*Passage to read*.
====
Ingredients

  • 1 lb. ground beef
  • 1 (15 oz.) jar spaghetti sauce
  • 1/2 c. hot water
  • 4 or 5 uncooked lasagna noodles, trimmed to fit 12 x 7-inch baking dish
  • 2 c. Ricotta cheese, drained
  • 3 c. (12 oz.) shredded cheese (Mozzarella)
  • 1/2 c. grated Parmesan cheese
  • chopped, fresh parsley

Method

  • Place beef in a 2-quart micro-proof casserole.
  • Cover with casserole lid and cook on High 5 minutes, stirring once during cooking time.
  • Pour off fat.
  • Add spaghetti sauce and water; mix well.
  • Spread 1/3 of the meat sauce in a 12 x 7 x 2-inch micro-proof dish.
  • Arrange half of the uncooked noodles over sauce.
  • Spread with half the Ricotta.
====
*Information provided*.
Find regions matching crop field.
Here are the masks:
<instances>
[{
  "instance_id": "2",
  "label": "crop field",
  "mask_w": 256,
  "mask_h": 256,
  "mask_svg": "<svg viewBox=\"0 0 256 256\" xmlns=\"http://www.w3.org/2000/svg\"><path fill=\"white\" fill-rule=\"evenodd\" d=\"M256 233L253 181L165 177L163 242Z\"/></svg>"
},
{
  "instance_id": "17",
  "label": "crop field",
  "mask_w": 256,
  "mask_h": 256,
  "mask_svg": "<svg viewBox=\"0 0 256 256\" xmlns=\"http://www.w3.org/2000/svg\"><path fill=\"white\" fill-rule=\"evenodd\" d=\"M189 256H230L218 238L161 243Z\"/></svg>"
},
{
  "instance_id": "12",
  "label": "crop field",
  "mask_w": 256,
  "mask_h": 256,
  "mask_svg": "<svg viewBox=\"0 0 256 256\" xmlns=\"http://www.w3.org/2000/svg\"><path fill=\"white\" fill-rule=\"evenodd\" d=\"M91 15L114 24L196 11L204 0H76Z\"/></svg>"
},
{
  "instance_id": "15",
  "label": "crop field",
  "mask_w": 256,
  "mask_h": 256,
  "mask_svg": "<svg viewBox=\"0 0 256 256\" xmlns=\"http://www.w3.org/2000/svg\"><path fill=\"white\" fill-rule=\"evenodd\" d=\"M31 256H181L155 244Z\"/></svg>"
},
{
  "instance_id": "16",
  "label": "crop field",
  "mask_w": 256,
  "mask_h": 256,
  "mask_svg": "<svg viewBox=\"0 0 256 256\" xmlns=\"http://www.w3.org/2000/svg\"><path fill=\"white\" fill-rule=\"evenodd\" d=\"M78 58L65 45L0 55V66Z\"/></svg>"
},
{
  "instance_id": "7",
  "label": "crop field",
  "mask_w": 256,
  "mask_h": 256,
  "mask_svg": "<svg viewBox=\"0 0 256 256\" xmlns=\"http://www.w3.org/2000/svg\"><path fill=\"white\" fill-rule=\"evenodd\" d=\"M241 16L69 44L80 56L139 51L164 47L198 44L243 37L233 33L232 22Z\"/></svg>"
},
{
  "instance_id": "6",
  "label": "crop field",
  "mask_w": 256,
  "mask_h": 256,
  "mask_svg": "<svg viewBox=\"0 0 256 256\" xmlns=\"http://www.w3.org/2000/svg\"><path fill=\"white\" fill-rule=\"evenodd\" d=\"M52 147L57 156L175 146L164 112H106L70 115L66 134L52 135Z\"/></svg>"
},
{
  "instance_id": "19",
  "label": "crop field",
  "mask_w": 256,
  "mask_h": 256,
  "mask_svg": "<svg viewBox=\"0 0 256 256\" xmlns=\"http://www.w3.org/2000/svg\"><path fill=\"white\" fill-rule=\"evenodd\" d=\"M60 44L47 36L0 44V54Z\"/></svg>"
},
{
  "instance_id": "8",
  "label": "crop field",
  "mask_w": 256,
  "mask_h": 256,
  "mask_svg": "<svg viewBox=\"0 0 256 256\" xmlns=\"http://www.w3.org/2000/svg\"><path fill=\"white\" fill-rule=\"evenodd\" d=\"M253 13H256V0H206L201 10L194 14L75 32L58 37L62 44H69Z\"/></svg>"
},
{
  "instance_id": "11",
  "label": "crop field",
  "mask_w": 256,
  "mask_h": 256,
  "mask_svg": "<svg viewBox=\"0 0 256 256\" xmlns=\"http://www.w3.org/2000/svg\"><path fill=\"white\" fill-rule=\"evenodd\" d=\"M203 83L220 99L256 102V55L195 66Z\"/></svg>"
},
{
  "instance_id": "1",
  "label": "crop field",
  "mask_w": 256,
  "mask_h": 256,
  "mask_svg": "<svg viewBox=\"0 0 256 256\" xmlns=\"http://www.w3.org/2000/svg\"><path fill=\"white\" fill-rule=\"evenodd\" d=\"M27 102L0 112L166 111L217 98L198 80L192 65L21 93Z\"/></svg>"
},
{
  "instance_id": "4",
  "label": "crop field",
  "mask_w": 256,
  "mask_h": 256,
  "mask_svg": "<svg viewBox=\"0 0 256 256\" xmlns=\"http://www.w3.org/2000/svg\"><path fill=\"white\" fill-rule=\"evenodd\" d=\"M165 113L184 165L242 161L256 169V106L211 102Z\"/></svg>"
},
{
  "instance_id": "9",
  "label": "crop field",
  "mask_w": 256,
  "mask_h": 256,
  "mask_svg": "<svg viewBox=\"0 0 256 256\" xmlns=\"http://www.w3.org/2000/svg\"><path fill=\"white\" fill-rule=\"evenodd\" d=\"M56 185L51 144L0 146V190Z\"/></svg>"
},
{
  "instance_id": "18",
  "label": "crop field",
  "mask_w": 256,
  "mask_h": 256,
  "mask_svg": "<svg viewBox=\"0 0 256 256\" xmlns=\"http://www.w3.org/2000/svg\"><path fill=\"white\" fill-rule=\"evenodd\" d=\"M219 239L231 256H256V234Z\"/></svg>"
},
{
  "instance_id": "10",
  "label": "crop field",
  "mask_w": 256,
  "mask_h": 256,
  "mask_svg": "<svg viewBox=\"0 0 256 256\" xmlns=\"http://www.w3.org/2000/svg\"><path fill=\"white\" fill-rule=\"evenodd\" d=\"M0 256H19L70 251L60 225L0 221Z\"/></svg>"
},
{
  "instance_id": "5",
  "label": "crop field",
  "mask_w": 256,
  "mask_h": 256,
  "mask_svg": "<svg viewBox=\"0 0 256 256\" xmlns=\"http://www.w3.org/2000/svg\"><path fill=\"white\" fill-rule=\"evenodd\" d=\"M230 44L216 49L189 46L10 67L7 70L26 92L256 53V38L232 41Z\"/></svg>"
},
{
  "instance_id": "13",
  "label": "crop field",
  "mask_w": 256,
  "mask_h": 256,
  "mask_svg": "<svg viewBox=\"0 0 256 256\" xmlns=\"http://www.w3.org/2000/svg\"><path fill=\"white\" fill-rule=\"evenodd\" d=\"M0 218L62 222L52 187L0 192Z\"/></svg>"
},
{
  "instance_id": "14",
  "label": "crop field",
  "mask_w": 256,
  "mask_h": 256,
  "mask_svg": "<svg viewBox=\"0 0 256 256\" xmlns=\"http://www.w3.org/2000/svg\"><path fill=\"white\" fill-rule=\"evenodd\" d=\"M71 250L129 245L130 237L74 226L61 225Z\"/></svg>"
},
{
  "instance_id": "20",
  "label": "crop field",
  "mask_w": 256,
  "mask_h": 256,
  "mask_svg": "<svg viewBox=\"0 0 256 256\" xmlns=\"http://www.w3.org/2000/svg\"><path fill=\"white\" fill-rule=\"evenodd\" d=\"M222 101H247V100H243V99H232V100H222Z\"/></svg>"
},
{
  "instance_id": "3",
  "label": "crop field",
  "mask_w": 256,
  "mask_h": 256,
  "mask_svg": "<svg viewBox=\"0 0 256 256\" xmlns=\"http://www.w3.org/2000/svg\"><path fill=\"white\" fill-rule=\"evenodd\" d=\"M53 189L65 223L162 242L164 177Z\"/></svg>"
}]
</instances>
====
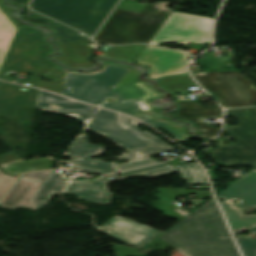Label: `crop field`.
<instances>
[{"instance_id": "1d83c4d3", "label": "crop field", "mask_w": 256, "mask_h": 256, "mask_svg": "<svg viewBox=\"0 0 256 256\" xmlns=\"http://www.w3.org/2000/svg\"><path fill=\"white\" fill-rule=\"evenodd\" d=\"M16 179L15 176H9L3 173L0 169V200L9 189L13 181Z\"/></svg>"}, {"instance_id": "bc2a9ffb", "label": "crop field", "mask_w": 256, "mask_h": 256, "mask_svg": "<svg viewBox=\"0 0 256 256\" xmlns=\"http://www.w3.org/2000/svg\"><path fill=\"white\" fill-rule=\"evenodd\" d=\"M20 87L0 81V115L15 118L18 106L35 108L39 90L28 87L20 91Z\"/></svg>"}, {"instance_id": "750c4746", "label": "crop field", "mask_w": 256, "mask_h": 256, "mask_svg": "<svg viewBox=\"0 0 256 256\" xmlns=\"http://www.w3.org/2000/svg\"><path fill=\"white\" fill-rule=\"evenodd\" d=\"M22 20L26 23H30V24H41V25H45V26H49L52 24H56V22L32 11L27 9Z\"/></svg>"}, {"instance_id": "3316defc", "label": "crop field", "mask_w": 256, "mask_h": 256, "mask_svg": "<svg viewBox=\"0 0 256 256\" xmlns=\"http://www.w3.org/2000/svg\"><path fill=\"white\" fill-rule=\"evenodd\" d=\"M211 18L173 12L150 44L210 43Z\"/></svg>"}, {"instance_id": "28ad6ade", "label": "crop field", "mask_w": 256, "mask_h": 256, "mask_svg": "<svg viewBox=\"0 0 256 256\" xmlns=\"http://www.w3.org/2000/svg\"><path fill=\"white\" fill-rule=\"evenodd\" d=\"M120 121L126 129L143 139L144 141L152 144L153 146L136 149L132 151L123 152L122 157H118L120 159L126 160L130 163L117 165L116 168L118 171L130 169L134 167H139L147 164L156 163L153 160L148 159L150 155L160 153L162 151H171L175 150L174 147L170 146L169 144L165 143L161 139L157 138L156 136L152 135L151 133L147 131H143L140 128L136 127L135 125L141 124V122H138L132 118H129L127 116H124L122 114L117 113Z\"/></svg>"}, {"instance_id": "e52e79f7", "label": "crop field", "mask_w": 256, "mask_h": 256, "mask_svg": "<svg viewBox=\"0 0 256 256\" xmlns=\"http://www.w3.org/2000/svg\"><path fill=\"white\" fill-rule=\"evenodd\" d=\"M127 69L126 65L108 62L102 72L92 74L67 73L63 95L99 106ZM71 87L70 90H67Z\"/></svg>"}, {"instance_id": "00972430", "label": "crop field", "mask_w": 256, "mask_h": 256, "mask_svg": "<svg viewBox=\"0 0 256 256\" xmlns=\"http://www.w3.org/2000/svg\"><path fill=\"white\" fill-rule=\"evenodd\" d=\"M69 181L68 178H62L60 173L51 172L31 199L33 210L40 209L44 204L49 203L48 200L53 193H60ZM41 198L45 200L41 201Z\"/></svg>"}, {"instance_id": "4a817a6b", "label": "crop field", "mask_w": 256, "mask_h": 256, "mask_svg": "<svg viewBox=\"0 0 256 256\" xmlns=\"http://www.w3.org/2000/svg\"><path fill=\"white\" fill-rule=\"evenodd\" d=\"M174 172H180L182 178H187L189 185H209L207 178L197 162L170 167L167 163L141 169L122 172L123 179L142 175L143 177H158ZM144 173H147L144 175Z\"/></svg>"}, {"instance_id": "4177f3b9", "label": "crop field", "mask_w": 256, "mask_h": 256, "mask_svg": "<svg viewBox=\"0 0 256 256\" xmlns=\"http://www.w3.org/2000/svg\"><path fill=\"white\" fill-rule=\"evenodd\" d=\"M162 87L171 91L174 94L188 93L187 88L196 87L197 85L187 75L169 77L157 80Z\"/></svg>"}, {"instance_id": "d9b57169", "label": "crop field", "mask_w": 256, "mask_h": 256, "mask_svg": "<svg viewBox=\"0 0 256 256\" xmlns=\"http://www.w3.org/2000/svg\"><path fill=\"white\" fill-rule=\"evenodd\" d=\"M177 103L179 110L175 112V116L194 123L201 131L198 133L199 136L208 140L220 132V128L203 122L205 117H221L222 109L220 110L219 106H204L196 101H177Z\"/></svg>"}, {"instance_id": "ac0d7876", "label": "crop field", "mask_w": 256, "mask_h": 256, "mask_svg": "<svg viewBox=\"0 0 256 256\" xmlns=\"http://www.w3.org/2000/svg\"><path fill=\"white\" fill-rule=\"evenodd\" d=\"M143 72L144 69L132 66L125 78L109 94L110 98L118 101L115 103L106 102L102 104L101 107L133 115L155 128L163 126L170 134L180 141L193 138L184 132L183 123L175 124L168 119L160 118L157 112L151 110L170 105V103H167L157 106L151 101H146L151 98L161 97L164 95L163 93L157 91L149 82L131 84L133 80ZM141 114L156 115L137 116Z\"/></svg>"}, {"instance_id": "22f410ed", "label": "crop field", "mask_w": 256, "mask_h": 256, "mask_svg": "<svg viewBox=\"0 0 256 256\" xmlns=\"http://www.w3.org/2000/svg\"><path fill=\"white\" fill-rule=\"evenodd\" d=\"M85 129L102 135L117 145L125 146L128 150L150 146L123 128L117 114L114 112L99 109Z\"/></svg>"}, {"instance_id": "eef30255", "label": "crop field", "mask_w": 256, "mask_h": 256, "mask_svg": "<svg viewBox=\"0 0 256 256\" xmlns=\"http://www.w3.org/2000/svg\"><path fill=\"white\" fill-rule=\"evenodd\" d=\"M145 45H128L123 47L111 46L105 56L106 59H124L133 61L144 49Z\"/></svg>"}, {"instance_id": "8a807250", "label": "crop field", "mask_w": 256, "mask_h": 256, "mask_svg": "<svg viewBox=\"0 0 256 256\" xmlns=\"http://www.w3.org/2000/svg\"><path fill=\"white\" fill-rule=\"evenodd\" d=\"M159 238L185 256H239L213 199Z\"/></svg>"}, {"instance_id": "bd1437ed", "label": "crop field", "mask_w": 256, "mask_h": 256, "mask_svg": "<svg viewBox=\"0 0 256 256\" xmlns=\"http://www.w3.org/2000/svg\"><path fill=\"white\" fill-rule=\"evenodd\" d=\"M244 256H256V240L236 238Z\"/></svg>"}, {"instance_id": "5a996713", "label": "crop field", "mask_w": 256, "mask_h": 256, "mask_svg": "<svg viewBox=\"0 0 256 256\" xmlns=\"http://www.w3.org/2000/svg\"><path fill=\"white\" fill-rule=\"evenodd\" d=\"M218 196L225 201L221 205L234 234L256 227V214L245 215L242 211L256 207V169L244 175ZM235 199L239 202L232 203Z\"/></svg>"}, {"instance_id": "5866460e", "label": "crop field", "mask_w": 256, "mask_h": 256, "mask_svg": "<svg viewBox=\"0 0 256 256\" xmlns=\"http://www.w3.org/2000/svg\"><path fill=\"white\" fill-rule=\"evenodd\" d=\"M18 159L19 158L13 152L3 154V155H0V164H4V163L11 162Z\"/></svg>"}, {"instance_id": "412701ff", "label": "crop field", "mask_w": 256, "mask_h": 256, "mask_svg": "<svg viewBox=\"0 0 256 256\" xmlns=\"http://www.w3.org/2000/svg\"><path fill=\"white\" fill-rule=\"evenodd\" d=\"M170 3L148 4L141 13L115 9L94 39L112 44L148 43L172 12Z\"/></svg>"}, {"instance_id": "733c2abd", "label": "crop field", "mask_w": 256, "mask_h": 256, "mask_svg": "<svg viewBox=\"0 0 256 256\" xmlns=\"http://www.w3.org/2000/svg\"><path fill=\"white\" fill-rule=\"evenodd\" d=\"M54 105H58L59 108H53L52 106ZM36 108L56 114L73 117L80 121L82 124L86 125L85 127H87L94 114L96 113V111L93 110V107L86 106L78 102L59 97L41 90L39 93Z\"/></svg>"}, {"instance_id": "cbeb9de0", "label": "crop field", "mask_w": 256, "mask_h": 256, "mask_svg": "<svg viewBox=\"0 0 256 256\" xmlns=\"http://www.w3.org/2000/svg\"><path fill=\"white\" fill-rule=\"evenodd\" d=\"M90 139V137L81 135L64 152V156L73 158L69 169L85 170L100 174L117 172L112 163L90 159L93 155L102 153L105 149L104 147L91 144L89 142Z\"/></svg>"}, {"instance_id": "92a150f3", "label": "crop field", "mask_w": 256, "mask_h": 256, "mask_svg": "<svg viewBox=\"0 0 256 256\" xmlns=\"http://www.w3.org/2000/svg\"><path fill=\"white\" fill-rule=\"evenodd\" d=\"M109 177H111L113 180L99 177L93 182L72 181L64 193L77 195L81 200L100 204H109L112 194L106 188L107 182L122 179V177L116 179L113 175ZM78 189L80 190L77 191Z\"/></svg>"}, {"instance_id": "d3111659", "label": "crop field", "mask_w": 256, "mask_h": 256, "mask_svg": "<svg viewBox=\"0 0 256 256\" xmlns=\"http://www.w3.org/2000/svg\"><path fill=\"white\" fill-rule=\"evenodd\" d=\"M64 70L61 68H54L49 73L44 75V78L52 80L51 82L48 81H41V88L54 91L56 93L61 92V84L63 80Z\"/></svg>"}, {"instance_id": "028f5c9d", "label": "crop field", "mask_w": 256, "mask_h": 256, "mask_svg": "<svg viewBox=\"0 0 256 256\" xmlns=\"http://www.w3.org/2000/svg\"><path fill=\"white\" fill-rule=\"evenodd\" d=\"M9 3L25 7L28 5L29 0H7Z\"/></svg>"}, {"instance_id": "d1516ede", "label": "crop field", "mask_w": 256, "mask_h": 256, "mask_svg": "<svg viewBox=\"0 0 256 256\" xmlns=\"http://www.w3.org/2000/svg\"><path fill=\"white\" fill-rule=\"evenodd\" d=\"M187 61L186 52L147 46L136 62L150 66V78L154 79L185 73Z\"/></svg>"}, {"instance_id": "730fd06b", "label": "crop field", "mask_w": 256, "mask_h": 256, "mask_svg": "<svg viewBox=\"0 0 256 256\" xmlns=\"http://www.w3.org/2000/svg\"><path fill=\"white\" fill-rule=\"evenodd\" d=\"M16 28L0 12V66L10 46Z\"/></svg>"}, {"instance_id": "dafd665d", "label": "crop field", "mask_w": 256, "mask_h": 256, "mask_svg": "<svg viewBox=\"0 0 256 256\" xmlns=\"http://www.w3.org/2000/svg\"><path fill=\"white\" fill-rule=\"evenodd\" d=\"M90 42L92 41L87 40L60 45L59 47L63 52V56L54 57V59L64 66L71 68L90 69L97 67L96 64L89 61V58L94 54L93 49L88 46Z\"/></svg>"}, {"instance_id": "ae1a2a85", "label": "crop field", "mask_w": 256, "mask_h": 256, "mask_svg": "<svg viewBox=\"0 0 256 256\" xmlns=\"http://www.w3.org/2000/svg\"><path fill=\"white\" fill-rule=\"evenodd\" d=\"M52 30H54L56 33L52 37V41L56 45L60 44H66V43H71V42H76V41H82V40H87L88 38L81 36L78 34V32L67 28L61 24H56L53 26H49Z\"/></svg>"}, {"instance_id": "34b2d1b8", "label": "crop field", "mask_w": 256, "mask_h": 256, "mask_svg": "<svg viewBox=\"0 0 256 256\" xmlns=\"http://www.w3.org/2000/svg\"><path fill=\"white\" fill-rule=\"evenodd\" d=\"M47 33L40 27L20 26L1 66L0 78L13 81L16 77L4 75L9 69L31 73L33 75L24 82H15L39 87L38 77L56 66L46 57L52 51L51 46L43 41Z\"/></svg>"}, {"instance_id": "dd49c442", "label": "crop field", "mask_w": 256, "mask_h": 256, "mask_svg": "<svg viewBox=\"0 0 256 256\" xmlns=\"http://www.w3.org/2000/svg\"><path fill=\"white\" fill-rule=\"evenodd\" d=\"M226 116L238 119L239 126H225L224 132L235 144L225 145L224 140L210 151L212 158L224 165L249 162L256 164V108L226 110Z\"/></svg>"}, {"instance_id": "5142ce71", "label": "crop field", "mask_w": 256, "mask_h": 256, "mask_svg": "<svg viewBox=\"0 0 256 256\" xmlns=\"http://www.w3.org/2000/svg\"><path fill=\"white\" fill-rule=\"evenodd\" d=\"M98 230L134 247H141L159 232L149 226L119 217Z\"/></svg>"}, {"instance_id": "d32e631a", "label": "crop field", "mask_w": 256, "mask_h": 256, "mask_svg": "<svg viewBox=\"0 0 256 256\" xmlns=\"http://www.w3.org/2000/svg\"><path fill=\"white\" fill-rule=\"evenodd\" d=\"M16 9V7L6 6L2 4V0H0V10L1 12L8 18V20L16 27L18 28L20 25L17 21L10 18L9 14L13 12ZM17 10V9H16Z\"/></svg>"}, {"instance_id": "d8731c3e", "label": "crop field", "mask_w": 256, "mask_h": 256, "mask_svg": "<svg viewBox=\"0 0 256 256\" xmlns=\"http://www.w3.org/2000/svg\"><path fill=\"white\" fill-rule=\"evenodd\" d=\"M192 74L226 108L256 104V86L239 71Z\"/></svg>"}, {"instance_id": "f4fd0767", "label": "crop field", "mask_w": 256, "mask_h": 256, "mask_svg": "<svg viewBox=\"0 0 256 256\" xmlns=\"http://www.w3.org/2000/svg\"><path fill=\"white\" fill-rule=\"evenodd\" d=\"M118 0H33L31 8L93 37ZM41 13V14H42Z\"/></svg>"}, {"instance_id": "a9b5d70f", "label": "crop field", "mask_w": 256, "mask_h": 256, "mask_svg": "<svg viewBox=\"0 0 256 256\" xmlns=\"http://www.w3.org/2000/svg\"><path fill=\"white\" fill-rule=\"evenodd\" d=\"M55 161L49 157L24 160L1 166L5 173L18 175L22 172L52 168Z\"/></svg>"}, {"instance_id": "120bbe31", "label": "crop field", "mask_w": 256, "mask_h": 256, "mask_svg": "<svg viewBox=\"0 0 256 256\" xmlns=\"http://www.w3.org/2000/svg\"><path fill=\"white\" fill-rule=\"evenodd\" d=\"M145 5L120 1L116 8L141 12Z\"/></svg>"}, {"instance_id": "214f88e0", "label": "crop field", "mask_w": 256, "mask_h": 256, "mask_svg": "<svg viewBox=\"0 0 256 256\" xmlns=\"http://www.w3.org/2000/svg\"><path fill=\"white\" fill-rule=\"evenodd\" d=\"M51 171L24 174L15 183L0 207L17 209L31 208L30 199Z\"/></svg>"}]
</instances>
====
*Task requirements*.
1. Condense the ingredient list in the recipe that begins "1 lb. ground beef" into one brief sentence, keeping every item and amount.
2. According to the recipe, why are the uncooked lasagna noodles trimmed?
The records are unrelated to the recipe and stand on their own.

*Solutions to each task*.
1. The dish needs 1 lb. ground beef, a 15 oz. jar of spaghetti sauce, 1/2 c. hot water, 4 or 5 uncooked lasagna noodles trimmed to fit a 12 x 7-inch dish, 2 c. drained Ricotta, 3 c. (12 oz.) shredded Mozzarella, 1/2 c. grated Parmesan, and chopped fresh parsley.

2. They are trimmed so that they fit the 12 x 7-inch baking dish in which the lasagna is assembled.